HOW TO COMPLETE THIS TASK -
Please reproduce, word for word, the portion of the Australian jetties text between "Busselton Jetty, located" and "this historic jetty.", inclusive.

PASSAGE -
★ ★ ★ ★ ★

Australia is full of jetties (or ‘piers’) that were crucial to its early history. Jetties allowed safer and more efficient handling of livestock, agricultural produce, passengers, mail and general goods transported by sea. Such piers that became a real visiting-card of the country have been marked with four bright stamps by Australia Post.
FindYourStampsValue.com invites our readers to appreciate an original design of these colorful philatelic items.
Many of the countless jetties and piers that punctuate Australia’s coastline and waterways were originally built to moor vessels transporting goods and passengers. While some have since fallen into disuse, others are still popular for recreational fishing, diving, snorkelling and other tourist activities.
Busselton Jetty, located on Geographe Bay in Western Australia, is the longest wooden jetty in the world, originally built for the transportation of timber. A railway now carries tourists to an underwater observatory at the end of this historic jetty.
A jetty at Tumby Bay on the Spencer Gulf in South Australia was first constructed in 1874 to facilitate the shipping of anticipated supplies of copper from nearby Burrawing Mine. The current jetty was constructed in 1908–09 and is now a well-known fishing spot and scuba diving destination.
The picturesque jetty on secluded Shelley Beach lies near the resort town of Portsea on the Mornington Peninsula, Victoria. The small jetty near Kincumber, New South Wales, is situated between Kincumber and Davistown on the Brisbane Water, an estuary in the Central Coast region north of Sydney.

★ ★ ★ ★ ★

DATA SHOWN -
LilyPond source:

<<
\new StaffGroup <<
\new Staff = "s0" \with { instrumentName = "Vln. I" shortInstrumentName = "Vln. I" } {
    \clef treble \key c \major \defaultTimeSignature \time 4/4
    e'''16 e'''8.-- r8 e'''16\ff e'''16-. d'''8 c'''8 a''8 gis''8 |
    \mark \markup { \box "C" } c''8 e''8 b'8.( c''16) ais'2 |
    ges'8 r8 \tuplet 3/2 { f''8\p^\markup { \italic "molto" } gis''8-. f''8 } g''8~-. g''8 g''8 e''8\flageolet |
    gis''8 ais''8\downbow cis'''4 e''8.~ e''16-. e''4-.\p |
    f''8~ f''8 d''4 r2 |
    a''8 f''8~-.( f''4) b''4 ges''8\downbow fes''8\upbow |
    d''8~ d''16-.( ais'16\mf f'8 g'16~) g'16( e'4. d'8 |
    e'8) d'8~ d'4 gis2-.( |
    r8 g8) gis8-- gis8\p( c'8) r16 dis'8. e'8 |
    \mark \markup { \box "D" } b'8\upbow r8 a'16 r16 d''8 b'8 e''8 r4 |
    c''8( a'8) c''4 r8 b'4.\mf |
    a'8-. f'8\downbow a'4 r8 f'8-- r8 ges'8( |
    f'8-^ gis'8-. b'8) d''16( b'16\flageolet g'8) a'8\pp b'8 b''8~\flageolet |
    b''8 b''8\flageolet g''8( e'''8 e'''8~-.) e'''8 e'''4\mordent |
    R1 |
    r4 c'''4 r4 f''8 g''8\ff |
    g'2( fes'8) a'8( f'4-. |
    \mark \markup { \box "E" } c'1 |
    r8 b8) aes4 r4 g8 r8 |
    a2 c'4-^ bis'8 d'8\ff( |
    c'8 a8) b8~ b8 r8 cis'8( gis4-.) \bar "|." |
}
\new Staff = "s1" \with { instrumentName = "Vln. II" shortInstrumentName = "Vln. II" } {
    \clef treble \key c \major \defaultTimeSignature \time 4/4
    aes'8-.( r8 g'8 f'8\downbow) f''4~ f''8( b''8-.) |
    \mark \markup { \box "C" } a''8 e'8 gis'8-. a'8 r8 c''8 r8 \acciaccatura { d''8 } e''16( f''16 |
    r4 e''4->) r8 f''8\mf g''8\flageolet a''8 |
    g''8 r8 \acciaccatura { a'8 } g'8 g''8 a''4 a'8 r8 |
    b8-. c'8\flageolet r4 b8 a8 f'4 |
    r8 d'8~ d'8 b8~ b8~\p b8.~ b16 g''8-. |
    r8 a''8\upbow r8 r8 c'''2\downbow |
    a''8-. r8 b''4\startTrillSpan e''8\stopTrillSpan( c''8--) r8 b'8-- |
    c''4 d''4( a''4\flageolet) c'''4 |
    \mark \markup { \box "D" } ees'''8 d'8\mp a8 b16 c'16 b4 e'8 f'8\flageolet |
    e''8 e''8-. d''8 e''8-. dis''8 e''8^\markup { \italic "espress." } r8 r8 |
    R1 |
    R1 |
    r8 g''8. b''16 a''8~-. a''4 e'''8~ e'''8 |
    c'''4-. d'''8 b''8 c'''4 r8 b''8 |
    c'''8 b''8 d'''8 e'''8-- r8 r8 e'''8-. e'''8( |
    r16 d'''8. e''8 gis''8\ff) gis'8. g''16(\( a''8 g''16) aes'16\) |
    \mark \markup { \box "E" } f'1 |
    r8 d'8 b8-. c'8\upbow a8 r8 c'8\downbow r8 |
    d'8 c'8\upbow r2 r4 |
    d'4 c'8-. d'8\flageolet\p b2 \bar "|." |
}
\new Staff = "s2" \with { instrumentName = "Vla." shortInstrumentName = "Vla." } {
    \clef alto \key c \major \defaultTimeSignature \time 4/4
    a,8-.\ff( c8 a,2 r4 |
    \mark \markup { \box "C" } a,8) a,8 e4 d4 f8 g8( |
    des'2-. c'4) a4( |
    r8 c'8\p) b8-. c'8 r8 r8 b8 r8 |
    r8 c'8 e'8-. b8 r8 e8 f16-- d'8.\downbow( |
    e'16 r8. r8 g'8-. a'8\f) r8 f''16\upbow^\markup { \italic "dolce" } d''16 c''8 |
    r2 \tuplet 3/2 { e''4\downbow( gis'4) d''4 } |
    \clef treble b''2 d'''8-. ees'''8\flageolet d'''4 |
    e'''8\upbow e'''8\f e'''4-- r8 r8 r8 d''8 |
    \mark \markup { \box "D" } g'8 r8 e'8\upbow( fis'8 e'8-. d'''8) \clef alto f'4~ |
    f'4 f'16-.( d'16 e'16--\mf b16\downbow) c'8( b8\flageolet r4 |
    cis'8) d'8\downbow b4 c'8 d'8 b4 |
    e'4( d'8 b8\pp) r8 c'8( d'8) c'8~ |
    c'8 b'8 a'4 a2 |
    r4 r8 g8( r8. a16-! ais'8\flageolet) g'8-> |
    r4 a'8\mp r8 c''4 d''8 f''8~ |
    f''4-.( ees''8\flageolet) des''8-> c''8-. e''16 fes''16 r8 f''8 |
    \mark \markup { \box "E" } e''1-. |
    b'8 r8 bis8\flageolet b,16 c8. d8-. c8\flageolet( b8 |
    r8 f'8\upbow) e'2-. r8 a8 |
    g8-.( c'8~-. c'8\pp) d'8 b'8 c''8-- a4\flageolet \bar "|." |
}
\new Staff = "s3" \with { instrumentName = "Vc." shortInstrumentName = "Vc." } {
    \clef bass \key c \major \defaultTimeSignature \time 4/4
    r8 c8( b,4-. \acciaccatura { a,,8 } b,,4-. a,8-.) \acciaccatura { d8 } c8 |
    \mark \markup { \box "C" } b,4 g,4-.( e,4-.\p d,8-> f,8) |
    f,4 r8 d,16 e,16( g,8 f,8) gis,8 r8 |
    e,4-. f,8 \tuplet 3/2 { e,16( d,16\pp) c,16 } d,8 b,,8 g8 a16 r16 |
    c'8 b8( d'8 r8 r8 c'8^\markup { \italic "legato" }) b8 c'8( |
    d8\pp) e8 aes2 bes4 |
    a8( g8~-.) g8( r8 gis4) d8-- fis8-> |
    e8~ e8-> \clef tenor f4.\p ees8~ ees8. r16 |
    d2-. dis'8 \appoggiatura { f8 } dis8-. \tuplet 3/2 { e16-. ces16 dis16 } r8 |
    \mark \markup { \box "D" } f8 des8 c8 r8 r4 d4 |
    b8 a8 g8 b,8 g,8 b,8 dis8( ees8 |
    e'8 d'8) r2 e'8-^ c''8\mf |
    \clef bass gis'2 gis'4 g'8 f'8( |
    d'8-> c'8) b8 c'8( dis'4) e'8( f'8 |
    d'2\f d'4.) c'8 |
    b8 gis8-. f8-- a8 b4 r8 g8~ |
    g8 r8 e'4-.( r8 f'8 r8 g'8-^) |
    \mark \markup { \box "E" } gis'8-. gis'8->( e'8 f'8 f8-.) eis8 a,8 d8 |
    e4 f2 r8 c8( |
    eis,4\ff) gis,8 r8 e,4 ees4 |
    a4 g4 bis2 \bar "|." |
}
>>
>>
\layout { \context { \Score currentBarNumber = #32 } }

★ ★ ★ ★ ★

PROBLEM SOLUTION -
Busselton Jetty, located on Geographe Bay in Western Australia, is the longest wooden jetty in the world, originally built for the transportation of timber. A railway now carries tourists to an underwater observatory at the end of this historic jetty.